И в этом вновь наступившем молчании прозвучал голос старого Рингсейса. Медлительно, кротко кивнул старик большой головой, ласково обвел выпуклыми глазами всех присутствующих.
— Женихи, — сказал он, — напали на дом Одиссея, и разграбили его имущество, и совершили насилие над его людьми. Но Пенелопа прядет свою пряжу, Пенелопа хитра, она проведет женихов, она ждет, и Одиссей вернется. Eleusetai,[16] — повторял он одно и то же утешительное слово в его древнем звучании. Он сказал все это без всякого пафоса, как мимоходом брошенное замечание, как спокойное утверждение. Никто не улыбнулся, все, даже те, кто не знал греческого языка, поняли греческое слово, все были в это мгновение благодарны впадающему в детство старику.

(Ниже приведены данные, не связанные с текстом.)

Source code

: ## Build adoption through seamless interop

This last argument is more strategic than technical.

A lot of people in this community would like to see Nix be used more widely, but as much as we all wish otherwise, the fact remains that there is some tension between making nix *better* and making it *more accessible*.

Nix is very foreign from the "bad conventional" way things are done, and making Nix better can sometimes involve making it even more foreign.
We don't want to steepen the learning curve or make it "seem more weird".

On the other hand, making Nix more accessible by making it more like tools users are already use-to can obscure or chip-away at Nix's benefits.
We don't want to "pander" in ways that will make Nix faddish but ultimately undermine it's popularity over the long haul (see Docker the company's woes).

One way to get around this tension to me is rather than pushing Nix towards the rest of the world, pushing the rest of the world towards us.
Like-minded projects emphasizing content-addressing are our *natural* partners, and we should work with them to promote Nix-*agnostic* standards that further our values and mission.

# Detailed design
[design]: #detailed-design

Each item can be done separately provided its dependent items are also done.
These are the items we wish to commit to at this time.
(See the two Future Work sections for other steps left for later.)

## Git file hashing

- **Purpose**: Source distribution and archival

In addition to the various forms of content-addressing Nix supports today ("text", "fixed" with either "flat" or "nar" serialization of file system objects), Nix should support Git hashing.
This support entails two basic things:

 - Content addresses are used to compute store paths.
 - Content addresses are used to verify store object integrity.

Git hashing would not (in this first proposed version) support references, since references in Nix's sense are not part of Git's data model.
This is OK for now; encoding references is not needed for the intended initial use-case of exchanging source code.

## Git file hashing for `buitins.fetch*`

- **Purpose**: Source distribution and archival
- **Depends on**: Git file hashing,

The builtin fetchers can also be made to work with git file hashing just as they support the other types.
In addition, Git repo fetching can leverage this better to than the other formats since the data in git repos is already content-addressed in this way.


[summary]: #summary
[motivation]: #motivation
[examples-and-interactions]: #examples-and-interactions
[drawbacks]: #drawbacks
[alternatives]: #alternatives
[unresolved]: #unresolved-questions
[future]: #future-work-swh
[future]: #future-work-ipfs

Гости попытались вернуться к прежней непринужденной болтовне. Анна решила проучить музыкального критика Залинга, когда-то всесильного в музыкальном мире Берлина. В свое время Залинг избрал мишенью для своих остроумных, но несправедливых и некрасивых нападок Зеппа Траутвейна. Он испортил много крови Зеппу, и, несомненно, не будь этих наглых выпадов, Зепп достиг бы гораздо большего. И вот сегодня Анна отомстила Залингу. Она припоминала выражения, злые, ехидные, которыми Залинг в свое время атаковал ее Зеппа, она донимала Залинга и страстно, с большим пониманием отстаивала работу своего мужа. Залинг, неповоротливый, неуверенный, вяло и бесцветно отбивался. Анна чувствовала себя в ударе, громко вышучивала его, трунила над ним. И, видя, что в обществе он настолько же робок и неуклюж, насколько развязен и ловок за письменным столом, она наседала на него все сильнее и сильнее, давая волю своему ядовитому остроумию. Залинг защищался неудачно, беспомощно, он был жалок, и все симпатии были явно на стороне Анны.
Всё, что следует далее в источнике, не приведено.